The index most recently traded around 132, which is above its 50-day moving average and well above the 200-day moving average.

Anything above 100 is considered a sign that traders are nervous, though it usually takes until about the 130 range before anyone starts noticing. The measure spent most of January below that level but recently breached it.

Even market bulls believe there are considerable signs that fear is creeping back into the market after a strong February that has seen the gain nearly 3.5 percent in price and come just shy of breakeven for the year.

(Read more: JPM's Lee: This is not a mature bull market)

In his morning note Thursday, Jeffrey Saut, chief investment strategist at Raymond James, said:

My short-term internal energy indicators are totally out of energy, the equity markets are pretty fatigued, the CBOE Skew Index has registered a reading whereby the option traders are expecting a downside 'black swan' event over the next 30 days, optimism is very tilted to the upside, and every overbought indicator I monitor is WAY overbought. As for me, I am confused awaiting the equity markets' trading resolution as to their near-term direction."

Saut remains convinced that this is a "new secular bull market" but is concerned over the turmoil in Ukraine as well as a general climate of European deflation.

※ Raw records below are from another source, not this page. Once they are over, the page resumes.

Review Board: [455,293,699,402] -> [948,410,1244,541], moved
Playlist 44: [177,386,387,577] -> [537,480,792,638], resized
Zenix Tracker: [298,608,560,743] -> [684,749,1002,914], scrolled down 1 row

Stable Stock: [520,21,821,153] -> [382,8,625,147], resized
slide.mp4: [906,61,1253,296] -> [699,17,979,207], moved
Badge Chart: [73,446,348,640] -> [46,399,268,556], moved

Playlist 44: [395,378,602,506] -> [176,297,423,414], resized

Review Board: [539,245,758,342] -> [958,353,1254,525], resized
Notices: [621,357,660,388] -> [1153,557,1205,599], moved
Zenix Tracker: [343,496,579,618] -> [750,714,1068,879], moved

(Read more: Escalating tensions in Ukraine roil global markets)

Similarly, Michael Hartnett, chief investment strategist at Bank of America Merrill Lynch, is long-term bullish but sees ramifications of what he calls the "New Paranormal" possibly exacting some damage in areas of the market.

Hartnett explained in a note to clients:

As noted last year...2014 could be a year of speculative excess rather than one of macro, rate and asset allocation normalization. It remains hard to believe that an era of unprecedented intervention in financial markets by central banks will not threaten a parabolic overshoot in some asset prices.

Potential candidates: US biotech, internet stocks, floating rate debt.

However, Hartnett believes the long-term picture is supported by easy monetary policy that will keep interest rates low as well as a belief that the soft patch in economic data that has greeted 2014 will be reversed:

Today rates are zero and likely to stay that way for the foreseeable future. And capital flight from emerging markets will add fuel to the fire as well as feed the strong bull markets in prime real estate in the West as well as high quality, high growth Best of Breed stocks.